2 is a schematic configuration diagram of an electrostatic discharge protection circuit according to an embodiment of the present invention, in which an n-MOS transistor Q3 is connected to a supply voltage Vdd. In this way, when a high level of surge voltage is applied to the input pad, the NMOS transistor Q3 connected to the supply voltage Vdd is turned on by the punch throuhg phenomenon between the source and drain, so that the current can be drawn out to the supply voltage Vdd. Will be.

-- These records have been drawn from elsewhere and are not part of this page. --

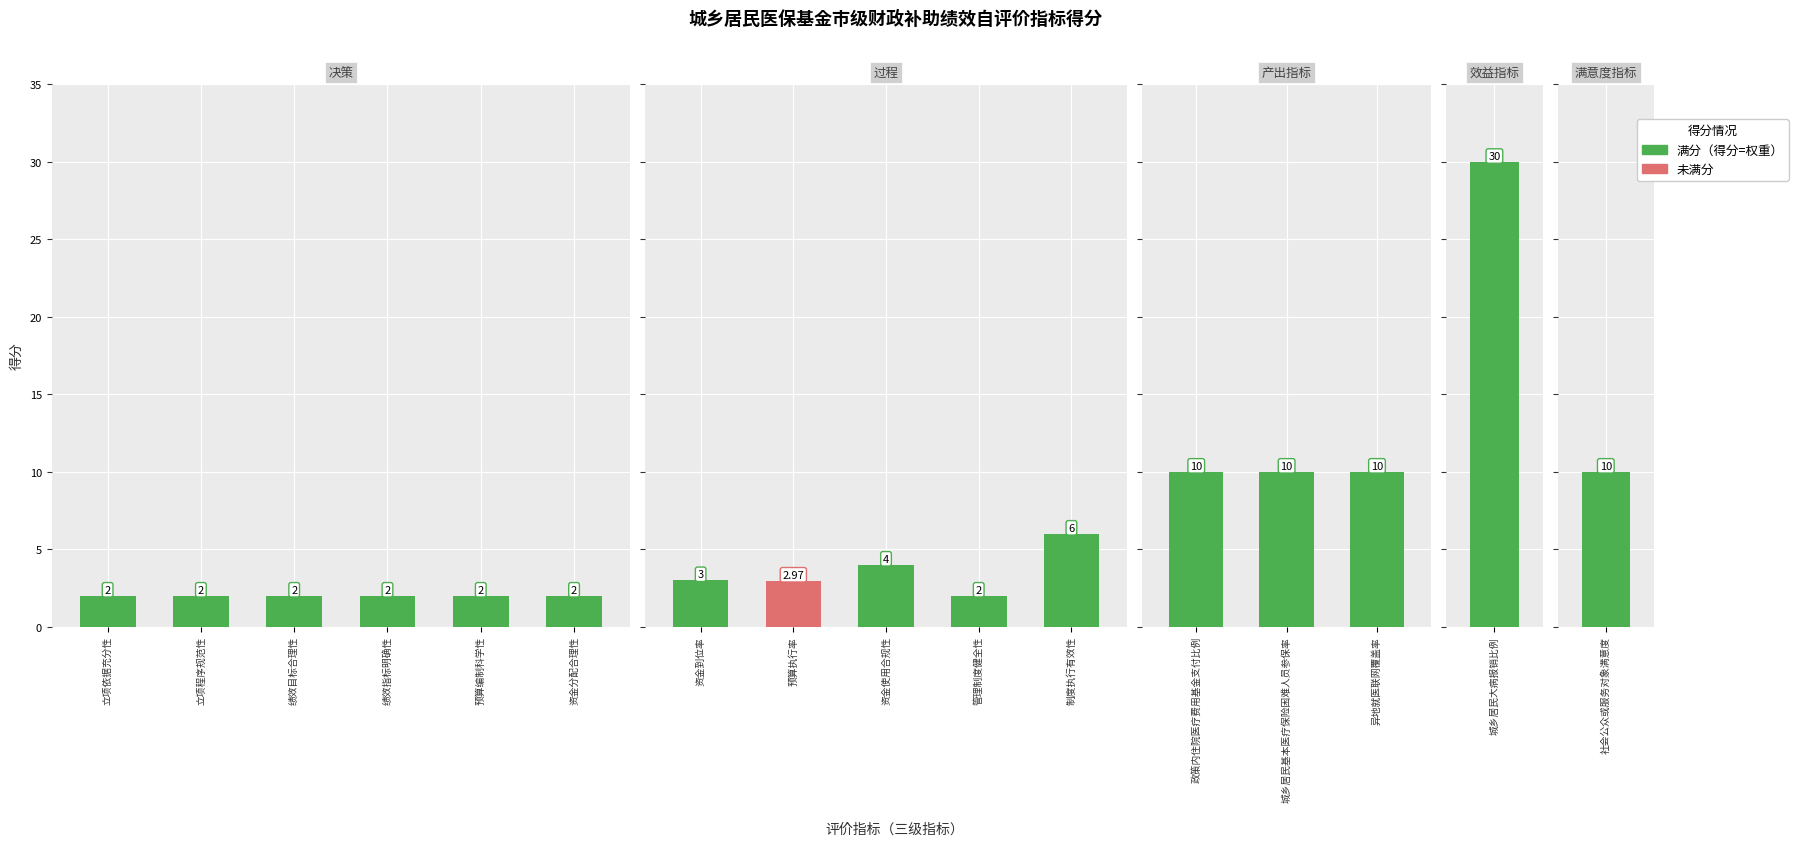

What is the sum of the 得分 values at 资金使用合规性 and 异地就医联网覆盖率?

14.0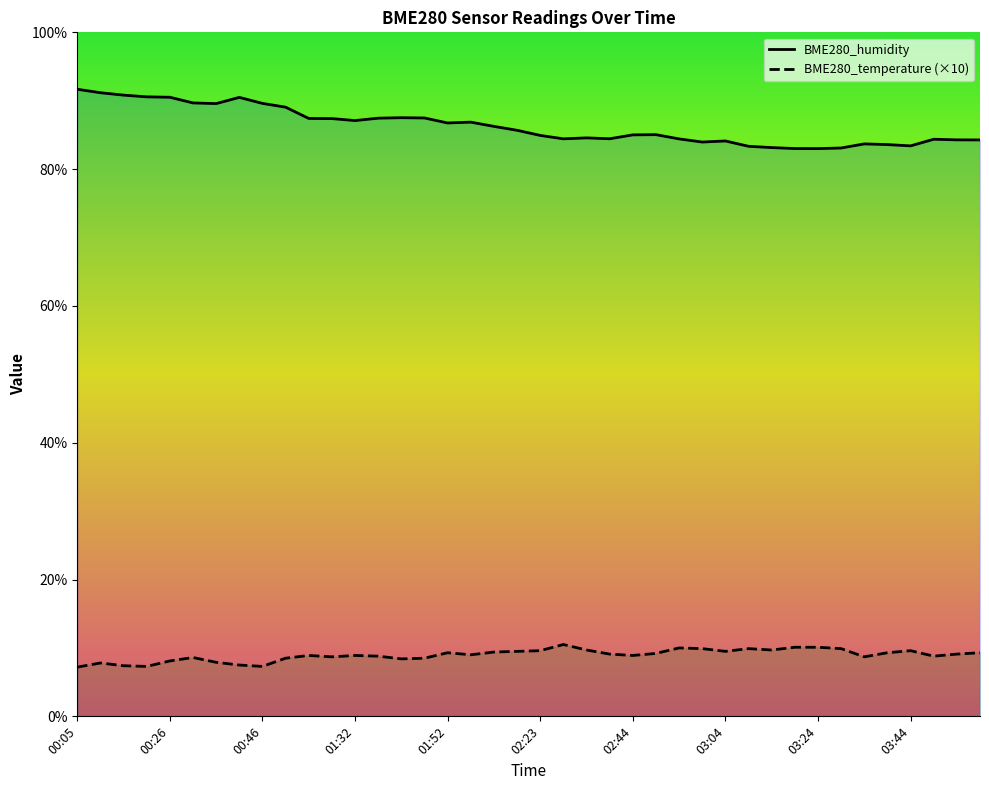

Which has a higher value, 02:49 or 02:54?

02:49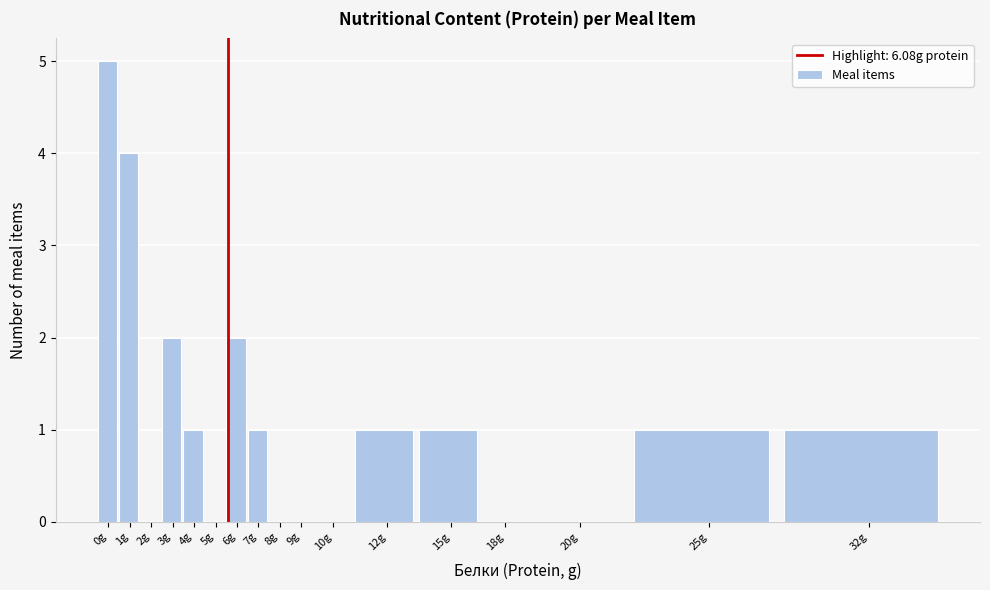

Reading right to left, list all the values displayed in this chart.

32g=1	25g=1	20g=0	18g=0	15g=1	12g=1	10g=0	9g=0	8g=0	7g=1	6g=2	5g=0	4g=1	3g=2	2g=0	1g=4	0g=5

3 shows an example of the actual implementation of the electrostatic discharge protection circuit according to an embodiment of the present invention, in which the node points are paralleled in the same manner as the connection form of the transistor Q3 and the diode D1 with the node point A shown in FIG. The transistor Q4 and the diode are connected with B as the center. However, the diode D1 and the added diode are implemented as NMOS transistors Q1 and Q2.

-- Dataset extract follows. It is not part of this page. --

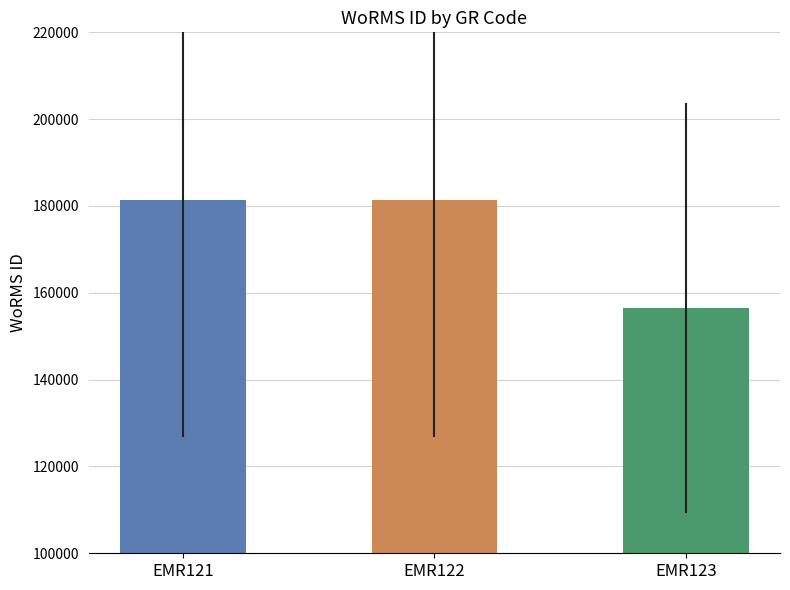

What is the difference between the values at EMR121 and EMR123?

24868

4 is a plan view of FIG. 3, and FIG. 5 is a cross-sectional view taken along the line X-X 'of FIG. First, the substrate P ^- well 45 is formed. P ⁺ wells are then formed as guarding regions. The metal line 43 is drawn from the input pad 42 to n ⁺ diffusion regions 32 to 36 and the metal line 51 is drawn from the power supply terminal Vdd to contact the drain and the source of the transistors Q1 to Q4. Polysilicon 38 to 41 form gate electrode regions of the transistors Q1 to Q4. In addition, the ground line metal line 44 is connected to the connection point of n ⁺ diffusion region 32 and two polysilicon 38, 39, and is connected to the connection point of n ⁺ diffusion region 36 and two polysilicon 40, 41. That is, the ground voltage Vss is applied to the gate 32 and the source (node point A) of the transistor Q1 and the gate 36 and the source (node point B) of the transistor Q2.

In the above structure, when a high level surge voltage is applied through the input pad 42, the drain depletion region expands when the n ⁺ diffusion region 34, i.e., the reverse bias voltage applied to the drains of the two transistors Q3 and Q4 increases. The electric field of the drain penetrates n ⁺ diffusion regions 33 and 35, that is, the source regions of the two transistors Q3 and Q4. Reference numeral BP in FIG. 5 denotes such a bulk punch through path.

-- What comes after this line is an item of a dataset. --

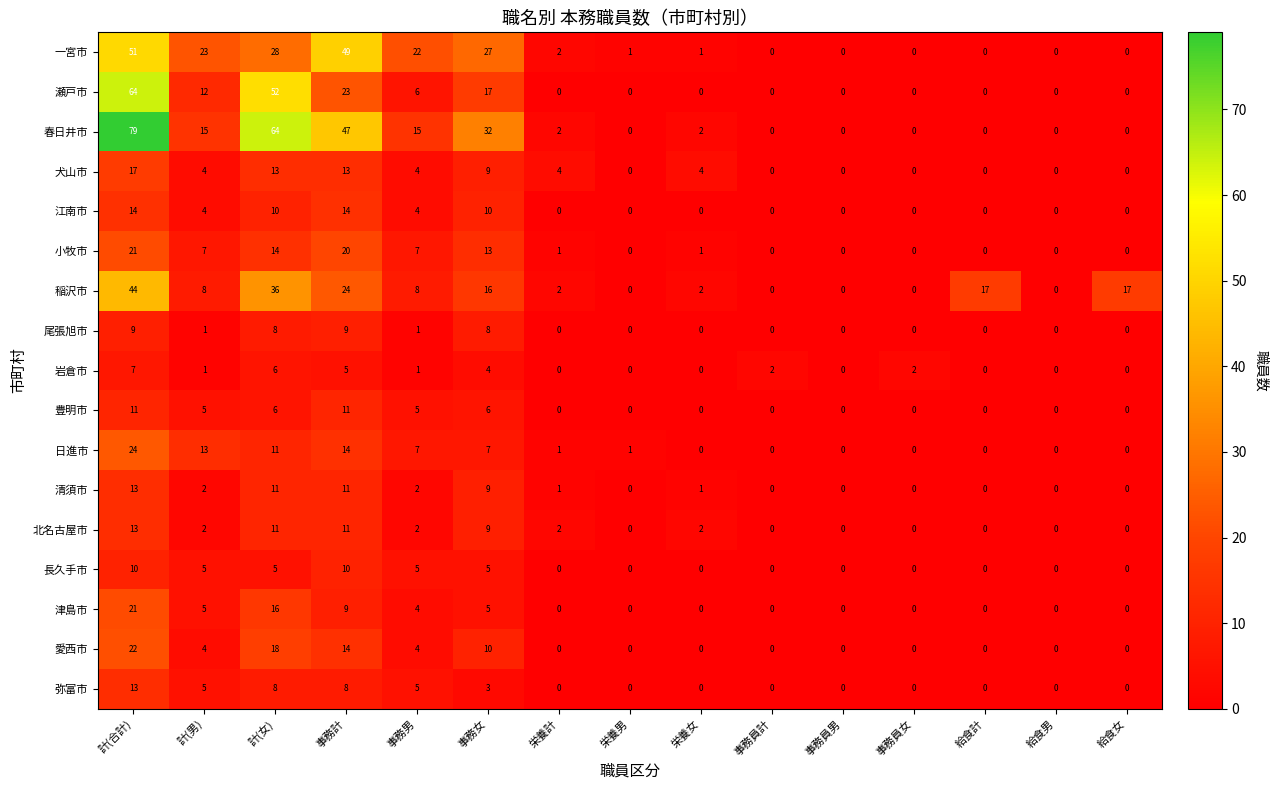

What is the maximum value for 小牧市?

21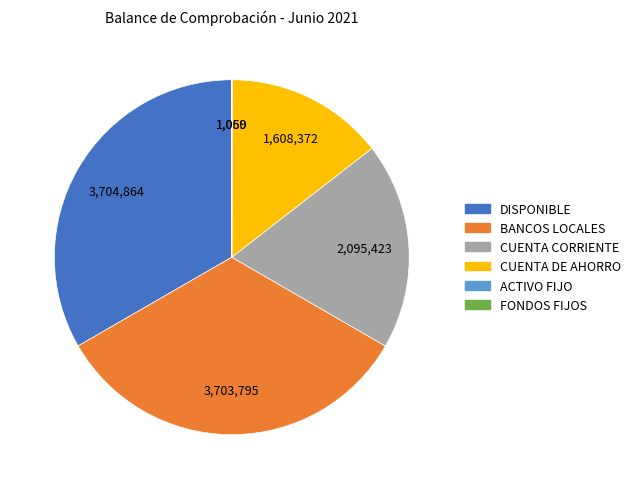

Is there any slice that represents more than half of the pie?

No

As described above, the present invention has an advantage of preventing ESD when the 5V tolerant IO is implemented.

Meanwhile, in the detailed description of the present invention, specific embodiments have been described, but various modifications may be made without departing from the scope of the present invention. Therefore, the scope of the present invention should not be limited to the described embodiments, but should be defined not only by the scope of the following claims, but also by the equivalents of the claims.

Claims (1)

A circuit for protecting an integrated circuit from electrostatic discharge in a semiconductor device using two levels of operating voltages, the first and second P ⁺ wells 31 forming a guard ring region and the substrate P ^- well 100. First to fifth n ⁺ diffusion regions 32 to 36 forming a drain and a source of the first, third, fourth, and second N-type transistors Q1, Q3, Q4, and Q2 in order; A metal line 43 drawn from the input pad 42 connected to the internal integrated circuit to the second and fourth n ⁺ diffusion regions 33 and 35, and the third and fourth N-type transistors Q3, The metal line 51 drawn from the first power supply terminal Vdd connected to the drain of Q4) to the 3n ⁺ diffusion region 34 and on the first to 5n ⁺ diffusion regions 32 to 36. One to one connected per area and connected to the second power supply terminal Vss to form gate electrodes of the first, third, fourth, and second NMOS transistors Q1, Q3, Q4, and Q2. My The polysilicon layers 38 to 41 and the junction points of the 1n ⁺ diffusion regions 32, the first and second polysilicon 38, 39 and the third and fourth polysilicon 40, 41 And a metal line (44) connected to the second power supply terminal (Vss).